Thursday 8 June 2017

MAKALAH METODE PENELITIAN KUALITATIF ANALISA SEMIOTIKA (C.S PIERCE)

MAKALAH METODE PENELITIAN KUALITATIF
ANALISA SEMIOTIKA
(C.S PIERCE)

BAB I
PENDAHULUAN

A.    Latar Belakang Masalah
Akhir-akhir ini perkembangan iklan begitu pesat dan marak bermunculan baik itu dalam media cetak, elektronik, media online maupun media luar ruang. Jenis iklan bermacam-macam bisa berupa iklan produk komersial maupun layanan masyarakat. Iklan memiliki pesan komunikasi yang mudah diingat dan dipahami oleh setiap orang yang membaca, melihat, dan mendengarnya. Dengan segala bentuk kreatifitasnya, iklan telah menjadi unsur penting dalam kehidupan sosial. Iklan bukan hanya sebagai alat pemasaran produk, tetapi iklan juga telah menjual nilai-nilai ideal dalam gaya hidup masyarakat.
Dalam proses komunikasi secara primer, lambang atau simbol digunakan sebagai media dalam penyampaian gagasan atau perasaan seseorang kepada orang lain. Lambang di dalam proses komunikasi meliputi bahasa, gestur, isyarat, gambar, warna, dan tanda-tanda lainnya yang dapat menerjemahkan suatu gagasan atau perasaan seseorang (komunikator) kepada orang lain (komunikan) secara langsung. Dari berbagai lambang yang dapat digunakan di dalam proses komunikasi, bahasa merupakan media yang paling banyak dipakai karena paling memungkinkan untuk menjelaskan pemikiran seseorang, dan dengan bahasa pula segala kejadian masa lalu, masa kini, maupun ramalan masa depan dapat dijelaskan. Fungsi bahasa yang sedemikian rupa menyebabkan ilmu pengetahuan dapat berkembang dan hanya dengan kemampuan berbahasa, manusia dapat mempelajari ilmu pengetahuan.Kegagalan dalam proses komunikasi banyak disebabkan oleh kesalahan berbahasa atau ketidakmampuan memahami bahasa.

### DAFTAR ENTRI:
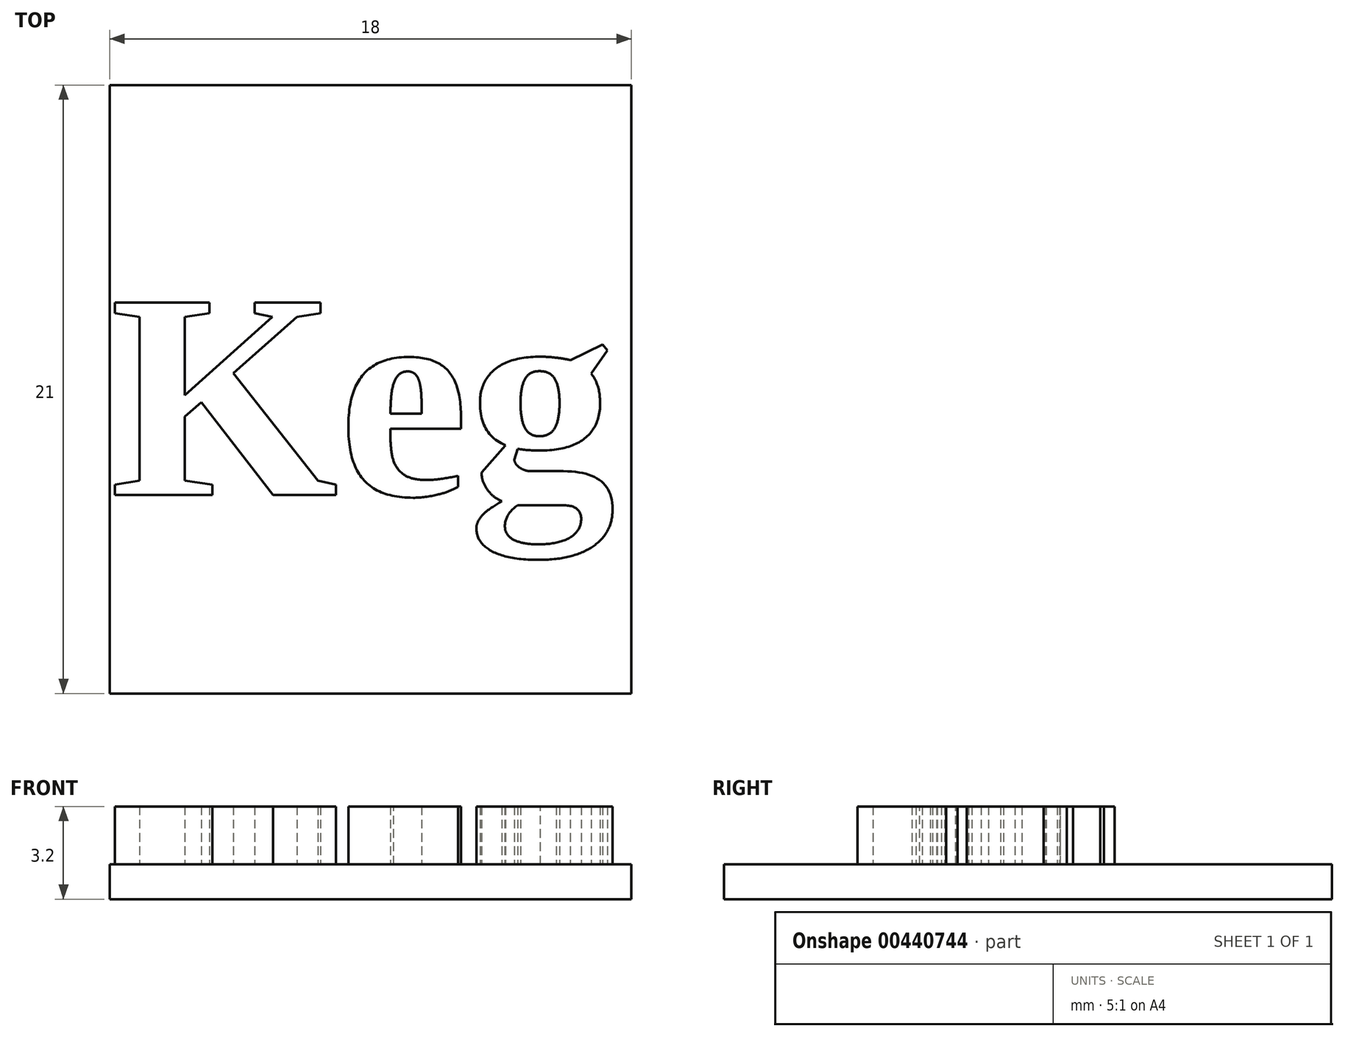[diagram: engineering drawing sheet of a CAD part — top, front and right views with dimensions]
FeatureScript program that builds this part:
annotation { "Feature Type Name" : "Feature", "Feature Type Description" : "" }
export const myFeature = defineFeature(function(context is Context, id is Id, definition is map)
    precondition{}
    {
        {
            var Q0;
            Q0=qCreatedBy(makeId("Top.planeOp"),FACE);
            var sketch = newSketch(context, id + "F0", { "sketchPlane" : qUnion([Q0])});
            skLineSegment(sketch, "E0.bottom", {"start": v(0, 0) * mm, "end": v(18, 0) * mm});
            skLineSegment(sketch, "E0.top", {"start": v(0, 21) * mm, "end": v(18, 21) * mm});
            skLineSegment(sketch, "E0.left", {"start": v(0, 0) * mm, "end": v(0, 21) * mm});
            skLineSegment(sketch, "E0.right", {"start": v(18, 0) * mm, "end": v(18, 21) * mm});
            skSolve(sketch);
        }
        {
            var Q0;
            Q0 = qSketchRegion(id + "F0", true);
            extrude(context, id + "F1", {"entities" : qUnion([Q0]), "depth" : 1.2 * mm});
        }
        {
            var Q0;
            Q0=makeQuery(id+"F1.opExtrude","CAP_FACE",FACE,{"disambiguationData":[OSD([sQuery(id+"F0.wireOp",EDGE,"E0.bottom"),sQuery(id+"F0.wireOp",EDGE,"E0.top"),sQuery(id+"F0.wireOp",EDGE,"E0.left"),sQuery(id+"F0.wireOp",EDGE,"E0.right")])],"isStart":false});
            var sketch = newSketch(context, id + "F2", { "sketchPlane" : qUnion([Q0])});
            skText(sketch, "E1", { "text": "Keg", "fontName": "Tinos-Bold.ttf"});
            const initialGuessF2  = {"E1": [0, 0.00685, 1, 0, 0.0073]};
            skSetInitialGuess(sketch, initialGuessF2);
            skSolve(sketch);
        }
        {
            var Q0;
            Q0 = qSketchRegion(id + "F2", true);
            extrude(context, id + "F3", {"entities" : qUnion([Q0]), "operationType" : NewBodyOperationType.ADD, "depth" : 2 * mm});
        }
    });
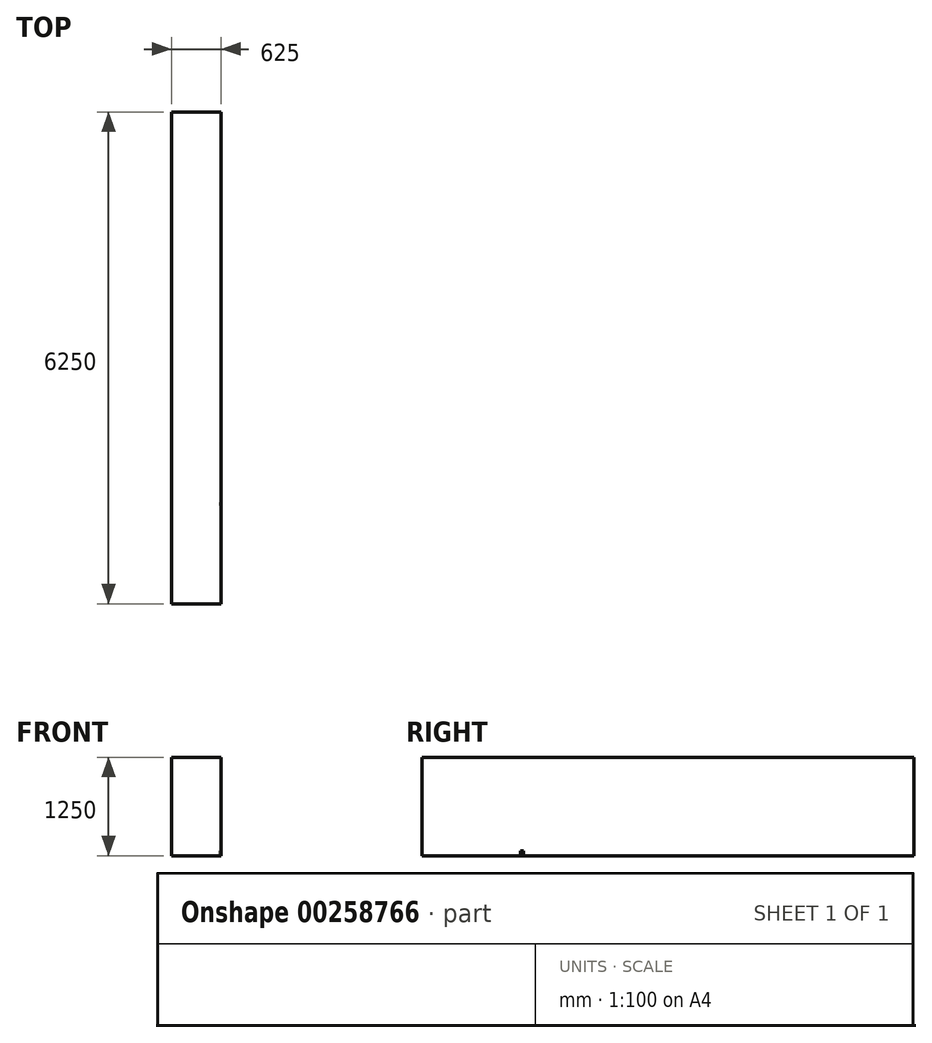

### KETENTUAN TUGAS:
Tuliskan ulang tanpa perubahan bagian makalah semiotika di atas, dari "MAKALAH METODE PENELITIAN KUALITATIF ANALISA" sampai "gaya hidup masyarakat.".

### URAIAN PENYELESAIAN:
MAKALAH METODE PENELITIAN KUALITATIF ANALISA SEMIOTIKA (C.S PIERCE)

MAKALAH METODE PENELITIAN KUALITATIF
ANALISA SEMIOTIKA
(C.S PIERCE)

BAB I
PENDAHULUAN

A.    Latar Belakang Masalah
Akhir-akhir ini perkembangan iklan begitu pesat dan marak bermunculan baik itu dalam media cetak, elektronik, media online maupun media luar ruang. Jenis iklan bermacam-macam bisa berupa iklan produk komersial maupun layanan masyarakat. Iklan memiliki pesan komunikasi yang mudah diingat dan dipahami oleh setiap orang yang membaca, melihat, dan mendengarnya. Dengan segala bentuk kreatifitasnya, iklan telah menjadi unsur penting dalam kehidupan sosial. Iklan bukan hanya sebagai alat pemasaran produk, tetapi iklan juga telah menjual nilai-nilai ideal dalam gaya hidup masyarakat.